The crash has already been the focus of many news stories, including in-depth articles in the Charlotte Observer, Buchan noted. Courts don’t require jurors to be unaware of the events leading to criminal trials, he said.

“As our courts have consistently held, the goal is not to empanel a jury that has never been exposed to any news coverage of a high-profile criminal case,’ Buchan wrote in a memorandum to the court, “but to empanel a jury that will not base its conclusions ‘upon pre-trial information rather than evidence introduced at trial...’ ”

Careful jury selection — and strict admonitions that jurors consider only evidence presented in court — are powerful tools for ensuring a fair and impartial jury, Buchan said.

Page told the judge that the Highway Patrol’s investigation into the June 26 crash isn’t complete. If the recordings are released now, some witnesses might change their stories to conform to what the 911 callers said, he said.

Buchan said he found it hard to believe that investigators haven’t interviewed those witnesses already.

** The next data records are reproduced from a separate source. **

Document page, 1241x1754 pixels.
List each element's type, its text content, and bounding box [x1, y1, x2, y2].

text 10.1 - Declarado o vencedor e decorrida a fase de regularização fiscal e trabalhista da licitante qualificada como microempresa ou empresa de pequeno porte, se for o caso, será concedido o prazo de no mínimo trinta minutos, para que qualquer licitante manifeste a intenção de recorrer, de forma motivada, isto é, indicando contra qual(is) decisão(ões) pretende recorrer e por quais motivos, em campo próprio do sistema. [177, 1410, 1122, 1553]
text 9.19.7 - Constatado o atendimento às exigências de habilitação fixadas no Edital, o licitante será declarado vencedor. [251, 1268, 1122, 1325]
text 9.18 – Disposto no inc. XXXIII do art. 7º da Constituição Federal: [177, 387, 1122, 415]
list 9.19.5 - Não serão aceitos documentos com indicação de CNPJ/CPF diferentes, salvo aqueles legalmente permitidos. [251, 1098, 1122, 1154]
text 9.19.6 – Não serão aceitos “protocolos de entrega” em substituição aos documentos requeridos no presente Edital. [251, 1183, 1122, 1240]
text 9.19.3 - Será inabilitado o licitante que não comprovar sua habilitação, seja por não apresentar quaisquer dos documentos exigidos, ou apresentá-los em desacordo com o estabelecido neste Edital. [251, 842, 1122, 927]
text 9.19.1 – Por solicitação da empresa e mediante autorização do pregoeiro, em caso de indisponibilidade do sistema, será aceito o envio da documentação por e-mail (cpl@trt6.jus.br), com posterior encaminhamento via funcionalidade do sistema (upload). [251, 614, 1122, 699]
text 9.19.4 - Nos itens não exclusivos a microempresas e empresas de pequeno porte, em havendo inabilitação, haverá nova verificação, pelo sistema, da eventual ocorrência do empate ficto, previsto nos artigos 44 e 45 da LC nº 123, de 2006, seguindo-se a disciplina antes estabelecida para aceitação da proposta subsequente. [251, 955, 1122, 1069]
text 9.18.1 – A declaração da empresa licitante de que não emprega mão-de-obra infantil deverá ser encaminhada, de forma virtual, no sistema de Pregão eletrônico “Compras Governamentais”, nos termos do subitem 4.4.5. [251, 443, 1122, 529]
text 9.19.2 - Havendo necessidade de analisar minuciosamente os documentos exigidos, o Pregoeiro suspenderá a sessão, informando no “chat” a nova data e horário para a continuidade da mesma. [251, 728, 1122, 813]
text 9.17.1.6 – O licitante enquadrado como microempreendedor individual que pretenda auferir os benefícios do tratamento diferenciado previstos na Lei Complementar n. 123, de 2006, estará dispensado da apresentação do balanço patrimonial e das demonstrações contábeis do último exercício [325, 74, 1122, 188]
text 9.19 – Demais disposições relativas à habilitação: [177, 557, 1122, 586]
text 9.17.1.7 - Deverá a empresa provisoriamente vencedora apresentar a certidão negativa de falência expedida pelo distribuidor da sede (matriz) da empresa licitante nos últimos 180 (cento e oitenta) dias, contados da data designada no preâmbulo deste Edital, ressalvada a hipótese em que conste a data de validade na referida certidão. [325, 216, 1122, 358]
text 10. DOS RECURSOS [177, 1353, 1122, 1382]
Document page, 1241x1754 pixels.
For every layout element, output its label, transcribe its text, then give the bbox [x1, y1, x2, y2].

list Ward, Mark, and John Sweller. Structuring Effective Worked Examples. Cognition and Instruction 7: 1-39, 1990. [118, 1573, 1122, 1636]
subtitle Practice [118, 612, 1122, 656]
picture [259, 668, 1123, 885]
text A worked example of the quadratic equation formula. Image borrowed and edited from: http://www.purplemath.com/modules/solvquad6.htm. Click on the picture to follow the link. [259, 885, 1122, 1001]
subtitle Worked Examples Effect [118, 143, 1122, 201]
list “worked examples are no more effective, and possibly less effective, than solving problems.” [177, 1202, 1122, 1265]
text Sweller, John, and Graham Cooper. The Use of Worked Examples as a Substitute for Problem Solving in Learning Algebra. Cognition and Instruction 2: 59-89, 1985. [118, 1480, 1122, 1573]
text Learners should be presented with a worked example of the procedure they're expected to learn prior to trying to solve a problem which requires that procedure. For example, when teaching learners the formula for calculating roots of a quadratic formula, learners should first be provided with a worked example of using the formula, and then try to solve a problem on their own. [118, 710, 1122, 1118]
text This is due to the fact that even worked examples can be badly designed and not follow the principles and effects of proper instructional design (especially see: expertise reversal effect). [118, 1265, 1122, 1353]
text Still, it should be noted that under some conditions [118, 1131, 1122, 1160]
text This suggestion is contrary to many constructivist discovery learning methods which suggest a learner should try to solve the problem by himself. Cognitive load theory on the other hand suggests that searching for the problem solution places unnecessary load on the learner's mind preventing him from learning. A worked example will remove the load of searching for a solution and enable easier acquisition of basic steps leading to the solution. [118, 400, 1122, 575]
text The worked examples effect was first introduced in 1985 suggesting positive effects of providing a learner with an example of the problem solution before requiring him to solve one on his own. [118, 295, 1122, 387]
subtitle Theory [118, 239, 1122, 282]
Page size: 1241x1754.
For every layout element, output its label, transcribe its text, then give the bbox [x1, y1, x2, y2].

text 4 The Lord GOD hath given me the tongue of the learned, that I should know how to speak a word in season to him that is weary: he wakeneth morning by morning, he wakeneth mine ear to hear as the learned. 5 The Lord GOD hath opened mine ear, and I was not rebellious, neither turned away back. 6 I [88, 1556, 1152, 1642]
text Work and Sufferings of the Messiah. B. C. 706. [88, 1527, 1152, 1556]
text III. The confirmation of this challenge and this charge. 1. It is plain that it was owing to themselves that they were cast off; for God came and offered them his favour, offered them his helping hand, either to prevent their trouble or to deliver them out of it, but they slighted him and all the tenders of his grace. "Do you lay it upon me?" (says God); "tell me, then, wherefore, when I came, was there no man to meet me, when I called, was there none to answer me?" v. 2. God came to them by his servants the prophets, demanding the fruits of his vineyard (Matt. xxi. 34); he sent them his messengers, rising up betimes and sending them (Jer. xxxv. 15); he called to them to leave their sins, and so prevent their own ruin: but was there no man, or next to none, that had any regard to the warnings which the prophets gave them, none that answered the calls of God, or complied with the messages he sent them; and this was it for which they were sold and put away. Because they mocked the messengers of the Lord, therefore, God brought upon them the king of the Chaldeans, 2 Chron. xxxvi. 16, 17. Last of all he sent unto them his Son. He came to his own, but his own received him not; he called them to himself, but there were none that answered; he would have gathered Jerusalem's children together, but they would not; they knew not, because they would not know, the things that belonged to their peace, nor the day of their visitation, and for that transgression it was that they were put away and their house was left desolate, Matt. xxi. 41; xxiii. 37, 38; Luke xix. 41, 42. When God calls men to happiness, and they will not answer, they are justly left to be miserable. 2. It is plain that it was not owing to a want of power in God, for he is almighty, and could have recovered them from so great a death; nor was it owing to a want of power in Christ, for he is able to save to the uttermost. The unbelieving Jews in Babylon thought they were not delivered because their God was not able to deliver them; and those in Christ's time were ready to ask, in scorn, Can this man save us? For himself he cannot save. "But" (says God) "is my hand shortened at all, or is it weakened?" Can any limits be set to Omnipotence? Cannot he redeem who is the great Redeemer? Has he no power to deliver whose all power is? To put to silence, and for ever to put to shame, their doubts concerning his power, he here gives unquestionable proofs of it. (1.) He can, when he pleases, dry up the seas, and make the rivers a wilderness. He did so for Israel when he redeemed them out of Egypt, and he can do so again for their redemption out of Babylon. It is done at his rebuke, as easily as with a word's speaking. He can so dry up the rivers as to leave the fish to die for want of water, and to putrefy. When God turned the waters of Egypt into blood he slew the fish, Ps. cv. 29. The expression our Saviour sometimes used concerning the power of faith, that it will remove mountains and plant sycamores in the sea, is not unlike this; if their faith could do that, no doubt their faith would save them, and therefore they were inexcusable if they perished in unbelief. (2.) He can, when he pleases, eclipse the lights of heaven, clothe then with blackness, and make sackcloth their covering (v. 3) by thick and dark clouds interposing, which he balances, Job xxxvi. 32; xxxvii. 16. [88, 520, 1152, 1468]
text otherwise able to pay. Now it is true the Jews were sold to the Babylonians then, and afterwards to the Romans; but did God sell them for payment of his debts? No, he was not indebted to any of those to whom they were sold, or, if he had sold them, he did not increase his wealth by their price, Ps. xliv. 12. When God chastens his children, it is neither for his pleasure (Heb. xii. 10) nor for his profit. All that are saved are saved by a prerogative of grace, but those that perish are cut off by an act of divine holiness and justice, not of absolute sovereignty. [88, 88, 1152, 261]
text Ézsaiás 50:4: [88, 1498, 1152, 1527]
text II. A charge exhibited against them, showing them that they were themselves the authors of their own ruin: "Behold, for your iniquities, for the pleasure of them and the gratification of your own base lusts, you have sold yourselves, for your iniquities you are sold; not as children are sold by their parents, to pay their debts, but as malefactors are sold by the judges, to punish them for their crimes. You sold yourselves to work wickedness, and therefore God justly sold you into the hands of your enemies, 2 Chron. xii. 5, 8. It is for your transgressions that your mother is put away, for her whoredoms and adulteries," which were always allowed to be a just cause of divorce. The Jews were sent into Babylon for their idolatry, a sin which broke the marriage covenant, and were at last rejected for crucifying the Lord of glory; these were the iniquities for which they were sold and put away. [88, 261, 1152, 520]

“This story is important,” Buchan told the judge. “And it’s important for the public to understand as much about it as they can. And to know about it now.”

What happened the night of the crash has happened before. An investigation by the Charlotte Observer and Raleigh News & Observer this year found that extreme speeding is rampant on North Carolina roads, and that the consequences can be deadly. Despite that, the state’s courts let thousands of those speeders off easy.

Cobb, the driver charged with murder in Liam’s death, had previously been charged with dozens of offenses — including at least 10 previous speeding charges, N.C. court and DMV records show. Courts reduced or dismissed the large majority of those speeding charges, the Observer found.